Statement saying company will obey the Companies Act
Details of secretary and directors
Signature of secretary and directors confirming role
Details of amount and type of shares intended to sell
Explain public limited company with an example.
A business set up by at least 7 shareholders and run by directors who are voted in by shareholders. There is no limit of number of shareholders. E.g. Ryanair
What are the advantages of a Public Limited Company?
Limited Liability: Partners are NOT personally responsible for paying back all business loans. Shareholders do not have to sell personal assets e.g. house to cover debt. Only lose capital invested.

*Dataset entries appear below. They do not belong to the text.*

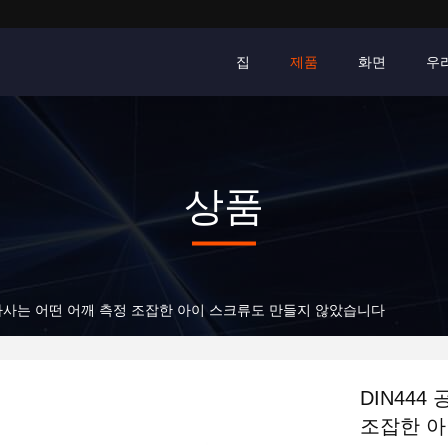
집
제품
화면
우
상품
트 나사는 어떤 어깨 측정 조잡한 아이 스크류도 만들지 않았습니다
DIN444
조잡한 아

More Capital Available: Company can raise large amount of capital by selling shares on the public stock exchange.
Lower Tax: Limited Companies pay a low corporation tax 12.5% on profits
Media Awareness: Public Limited Companies are referred to in the news and TV. Free publicity.
What are the disadvantages of a public limited company?
Difficult to Set Up: Application process is long and costly in order to protect public interest. Must have cert of incorporation and cert of trading.
Publication of Accounts: Must publish financial accounts in detail each year. Competitors may use this information for advantage.
Expensive to sell shares: it costs a lot to advertise your business to sell shares. Pay for prospectus, lawyers, stockbrokers.
Hostile Takeover: can occur as shares can be bought and sold freely on stock exchange. This can happen even if directors don’t want it to.